Doch Radu Jude, der sich in den letzten Jahren als Autor und Chronist einer verdrängten und bisweilen schamvollen Geschichte seines Landes etabliert hat, gibt sich genauso wenig wie seine Protagonistin mit einer bloßen Wiedergabe dieser unter den Teppich gekehrten Realitäten zufrieden. Schließlich hängt unweit des Tisches mit dem Buch in der Wohnung Marianas auch Paul Klees Angelus Novus an der Wand, über den der ehemalige Besitzer des Buches Walter Benjamin in seinem berühmten Text Über den Begriff der Geschichte schrieb:
„Es gibt ein Bild von Klee, das Angelus Novus heißt. Ein Engel ist darauf dargestellt, der aussieht, als wäre er im Begriff, sich von etwas zu entfernen, worauf er starrt. Seine Augen sind aufgerissen, sein Mund steht offen und seine Flügel sind ausgespannt. Der Engel der Geschichte muß so aussehen. Er hat das Antlitz der Vergangenheit zugewendet. Wo eine Kette von Begebenheiten vor uns erscheint, da sieht er eine einzige Katastrophe, die unablässig Trümmer auf Trümmer häuft und sie ihm vor die Füße schleudert. Er möchte wohl verweilen, die Toten wecken und das Zerschlagene zusammenfügen. Aber ein Sturm weht vom Paradiese her, der sich in seinen Flügeln verfangen hat und so stark ist, daß der Engel sie nicht mehr schließen kann.
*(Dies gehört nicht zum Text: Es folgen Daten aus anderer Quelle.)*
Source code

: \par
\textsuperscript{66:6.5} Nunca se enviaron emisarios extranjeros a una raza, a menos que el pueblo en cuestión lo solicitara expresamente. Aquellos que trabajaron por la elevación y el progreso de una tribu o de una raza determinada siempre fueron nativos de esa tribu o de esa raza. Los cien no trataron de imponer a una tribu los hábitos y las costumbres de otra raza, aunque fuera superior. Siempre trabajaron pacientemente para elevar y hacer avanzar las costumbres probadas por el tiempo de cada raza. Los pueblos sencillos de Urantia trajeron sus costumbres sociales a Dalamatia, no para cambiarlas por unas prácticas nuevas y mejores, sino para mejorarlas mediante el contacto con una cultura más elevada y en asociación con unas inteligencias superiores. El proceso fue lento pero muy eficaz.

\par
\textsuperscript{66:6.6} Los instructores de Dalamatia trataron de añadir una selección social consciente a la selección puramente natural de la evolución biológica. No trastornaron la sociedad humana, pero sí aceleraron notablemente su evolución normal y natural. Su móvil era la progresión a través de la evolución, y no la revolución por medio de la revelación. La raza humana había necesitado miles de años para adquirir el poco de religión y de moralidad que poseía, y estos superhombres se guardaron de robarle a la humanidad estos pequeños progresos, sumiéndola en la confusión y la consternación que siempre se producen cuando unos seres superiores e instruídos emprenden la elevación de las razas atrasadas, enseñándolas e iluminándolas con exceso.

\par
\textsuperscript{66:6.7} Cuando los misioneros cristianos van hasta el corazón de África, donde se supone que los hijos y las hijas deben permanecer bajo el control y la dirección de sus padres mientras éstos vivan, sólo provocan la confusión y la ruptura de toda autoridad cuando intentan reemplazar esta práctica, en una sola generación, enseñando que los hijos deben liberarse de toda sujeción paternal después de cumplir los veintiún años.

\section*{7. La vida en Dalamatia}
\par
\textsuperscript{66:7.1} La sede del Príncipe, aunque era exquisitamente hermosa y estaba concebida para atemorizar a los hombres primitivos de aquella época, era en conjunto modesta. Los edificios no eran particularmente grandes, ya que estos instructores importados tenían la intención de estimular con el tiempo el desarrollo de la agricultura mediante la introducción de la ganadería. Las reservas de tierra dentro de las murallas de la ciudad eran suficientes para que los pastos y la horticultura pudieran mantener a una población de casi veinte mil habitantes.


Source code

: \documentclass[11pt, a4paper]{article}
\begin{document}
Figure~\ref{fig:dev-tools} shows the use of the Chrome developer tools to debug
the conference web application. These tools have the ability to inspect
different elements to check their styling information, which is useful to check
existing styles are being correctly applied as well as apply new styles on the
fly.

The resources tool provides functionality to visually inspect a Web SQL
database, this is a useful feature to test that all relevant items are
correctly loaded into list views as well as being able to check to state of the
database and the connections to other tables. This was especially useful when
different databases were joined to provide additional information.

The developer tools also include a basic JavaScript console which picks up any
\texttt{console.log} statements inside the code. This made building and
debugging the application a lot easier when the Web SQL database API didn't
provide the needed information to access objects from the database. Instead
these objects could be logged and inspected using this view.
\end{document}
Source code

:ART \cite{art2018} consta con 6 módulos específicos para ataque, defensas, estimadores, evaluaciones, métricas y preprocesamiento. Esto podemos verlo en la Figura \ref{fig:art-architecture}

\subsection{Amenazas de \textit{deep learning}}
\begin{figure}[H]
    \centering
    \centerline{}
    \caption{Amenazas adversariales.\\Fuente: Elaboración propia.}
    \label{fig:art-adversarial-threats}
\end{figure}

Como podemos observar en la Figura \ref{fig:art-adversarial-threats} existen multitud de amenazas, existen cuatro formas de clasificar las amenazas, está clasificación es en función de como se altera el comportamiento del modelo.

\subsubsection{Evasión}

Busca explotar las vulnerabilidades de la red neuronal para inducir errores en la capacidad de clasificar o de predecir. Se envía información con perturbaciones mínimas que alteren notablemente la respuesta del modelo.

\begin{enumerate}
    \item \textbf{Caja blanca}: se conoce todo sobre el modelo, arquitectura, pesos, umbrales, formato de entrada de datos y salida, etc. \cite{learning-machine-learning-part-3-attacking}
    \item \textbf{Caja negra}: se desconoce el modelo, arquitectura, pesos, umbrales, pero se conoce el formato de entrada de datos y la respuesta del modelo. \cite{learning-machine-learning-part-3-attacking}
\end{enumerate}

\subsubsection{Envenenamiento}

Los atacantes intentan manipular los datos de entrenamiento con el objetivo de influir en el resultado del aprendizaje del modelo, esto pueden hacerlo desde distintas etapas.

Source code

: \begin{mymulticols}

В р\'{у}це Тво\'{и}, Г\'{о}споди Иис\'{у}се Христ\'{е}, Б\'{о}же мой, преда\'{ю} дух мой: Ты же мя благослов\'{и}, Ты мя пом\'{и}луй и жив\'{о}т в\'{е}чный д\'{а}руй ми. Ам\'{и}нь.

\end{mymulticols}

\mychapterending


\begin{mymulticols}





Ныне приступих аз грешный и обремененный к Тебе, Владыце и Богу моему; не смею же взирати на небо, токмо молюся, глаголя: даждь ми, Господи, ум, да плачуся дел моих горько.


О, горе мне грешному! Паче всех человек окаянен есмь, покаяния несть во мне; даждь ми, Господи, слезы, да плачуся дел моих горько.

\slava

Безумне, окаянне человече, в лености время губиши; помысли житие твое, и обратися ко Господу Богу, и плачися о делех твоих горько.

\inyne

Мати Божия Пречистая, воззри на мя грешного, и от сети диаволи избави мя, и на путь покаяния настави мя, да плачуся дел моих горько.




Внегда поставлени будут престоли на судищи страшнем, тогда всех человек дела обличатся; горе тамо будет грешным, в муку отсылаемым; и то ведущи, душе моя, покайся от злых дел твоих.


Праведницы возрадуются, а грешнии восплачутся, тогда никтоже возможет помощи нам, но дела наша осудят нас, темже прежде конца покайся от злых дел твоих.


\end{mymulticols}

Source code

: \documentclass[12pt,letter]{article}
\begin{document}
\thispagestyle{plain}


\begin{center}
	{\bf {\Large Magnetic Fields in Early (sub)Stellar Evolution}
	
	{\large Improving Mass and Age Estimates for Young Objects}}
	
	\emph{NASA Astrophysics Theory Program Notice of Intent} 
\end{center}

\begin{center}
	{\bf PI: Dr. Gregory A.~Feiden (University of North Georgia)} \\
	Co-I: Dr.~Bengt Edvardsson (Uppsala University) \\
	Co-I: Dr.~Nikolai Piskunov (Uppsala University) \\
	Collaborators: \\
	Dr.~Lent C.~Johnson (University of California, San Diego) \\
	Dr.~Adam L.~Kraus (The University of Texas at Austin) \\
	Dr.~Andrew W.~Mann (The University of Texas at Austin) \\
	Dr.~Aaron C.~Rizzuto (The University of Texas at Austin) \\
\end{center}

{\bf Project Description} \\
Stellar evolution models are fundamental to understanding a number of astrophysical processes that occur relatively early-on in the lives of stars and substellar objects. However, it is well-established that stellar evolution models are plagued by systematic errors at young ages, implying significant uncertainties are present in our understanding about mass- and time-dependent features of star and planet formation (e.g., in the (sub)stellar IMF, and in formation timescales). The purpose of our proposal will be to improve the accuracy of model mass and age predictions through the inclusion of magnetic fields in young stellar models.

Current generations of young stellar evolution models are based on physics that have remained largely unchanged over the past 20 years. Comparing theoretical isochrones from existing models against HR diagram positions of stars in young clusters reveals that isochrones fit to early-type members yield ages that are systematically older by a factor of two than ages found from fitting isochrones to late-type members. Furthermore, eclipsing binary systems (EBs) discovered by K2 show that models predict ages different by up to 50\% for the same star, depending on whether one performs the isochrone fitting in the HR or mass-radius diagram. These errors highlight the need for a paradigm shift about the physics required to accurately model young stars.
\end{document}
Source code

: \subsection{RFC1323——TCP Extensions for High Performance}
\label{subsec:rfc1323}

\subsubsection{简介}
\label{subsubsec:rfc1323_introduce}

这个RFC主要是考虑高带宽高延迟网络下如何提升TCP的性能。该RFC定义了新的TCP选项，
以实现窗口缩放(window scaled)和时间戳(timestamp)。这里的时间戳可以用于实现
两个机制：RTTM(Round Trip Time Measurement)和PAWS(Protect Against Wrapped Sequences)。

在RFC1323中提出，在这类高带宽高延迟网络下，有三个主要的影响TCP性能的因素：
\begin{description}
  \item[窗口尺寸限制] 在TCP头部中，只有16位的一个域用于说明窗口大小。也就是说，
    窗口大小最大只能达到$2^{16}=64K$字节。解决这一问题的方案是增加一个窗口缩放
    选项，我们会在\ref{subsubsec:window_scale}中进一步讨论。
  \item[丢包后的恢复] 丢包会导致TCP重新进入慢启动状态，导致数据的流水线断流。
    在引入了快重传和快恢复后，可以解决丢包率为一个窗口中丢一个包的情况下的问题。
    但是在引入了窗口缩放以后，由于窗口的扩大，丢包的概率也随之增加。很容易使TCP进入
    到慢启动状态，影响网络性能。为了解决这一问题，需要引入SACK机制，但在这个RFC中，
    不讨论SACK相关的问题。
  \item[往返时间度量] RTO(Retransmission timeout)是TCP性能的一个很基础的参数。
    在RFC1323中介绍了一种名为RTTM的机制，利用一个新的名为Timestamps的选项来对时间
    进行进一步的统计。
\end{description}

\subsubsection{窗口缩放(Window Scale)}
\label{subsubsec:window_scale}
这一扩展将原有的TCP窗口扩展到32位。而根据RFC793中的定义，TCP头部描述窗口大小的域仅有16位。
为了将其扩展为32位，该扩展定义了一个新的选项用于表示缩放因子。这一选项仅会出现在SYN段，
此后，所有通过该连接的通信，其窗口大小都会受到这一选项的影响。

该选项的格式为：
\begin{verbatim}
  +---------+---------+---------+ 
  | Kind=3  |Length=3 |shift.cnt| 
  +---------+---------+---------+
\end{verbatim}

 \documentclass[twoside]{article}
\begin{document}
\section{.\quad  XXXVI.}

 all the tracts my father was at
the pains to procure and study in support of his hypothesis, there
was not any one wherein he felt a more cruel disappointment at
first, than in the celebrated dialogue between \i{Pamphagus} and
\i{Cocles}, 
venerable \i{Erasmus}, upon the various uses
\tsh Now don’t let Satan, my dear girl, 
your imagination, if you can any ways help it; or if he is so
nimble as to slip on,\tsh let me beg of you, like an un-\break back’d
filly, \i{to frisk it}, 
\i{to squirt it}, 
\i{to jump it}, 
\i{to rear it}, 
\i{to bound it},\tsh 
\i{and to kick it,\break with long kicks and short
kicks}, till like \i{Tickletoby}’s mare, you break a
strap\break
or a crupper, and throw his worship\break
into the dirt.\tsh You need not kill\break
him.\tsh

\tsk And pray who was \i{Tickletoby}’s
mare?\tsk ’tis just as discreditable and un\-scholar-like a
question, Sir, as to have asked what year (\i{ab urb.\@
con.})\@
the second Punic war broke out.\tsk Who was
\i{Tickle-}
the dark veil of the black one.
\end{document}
Dieser Sturm treibt ihn unaufhaltsam in die Zukunft, der er den Rücken kehrt, während der Trümmerhaufen vor ihm zum Himmel wächst. Das, was wir den Fortschritt nennen, ist dieser Sturm.“
Judes Film ist eine Referenzkammer. Immer wieder führt ein Zitat, eine filmische oder fotografische Quelle, eine Überlegung, ein Dialog in einen neuen Konflikt. Beispiele dafür sind heroisch-nationale Bilder der Befreiung Odessas (dort, wo das Massaker an Juden stattgefunden hat), ein Film von Sergiu Nicolaescu, antisemitische Sprüche auf Plakaten oder Texte von Giorgio Agamben, Isaac Babel sowie von Antonescu selbst. Dieses Vorgehen macht immer wieder bewusst, dass Geschichte nicht gegeben, sondern konstruiert ist. Bereits in seinem Aferim! hat der Filmemacher vermittelt, dass die Wahrnehmung von Geschichte immer gelenkt ist. Der Film bestand zu größten Teilen aus Zitaten aus der rumänischen Literatur. Geschichte als Konstrukt, Geschichte als Fiktion; in Îmi este indiferent daca în istorie vom intra ca barbari geht er noch einen Schritt weiter. Dabei verheddert sich Jude weder im Diskurs noch in der Realität, sondern balanciert mit erstaunlicher Leichtigkeit dazwischen.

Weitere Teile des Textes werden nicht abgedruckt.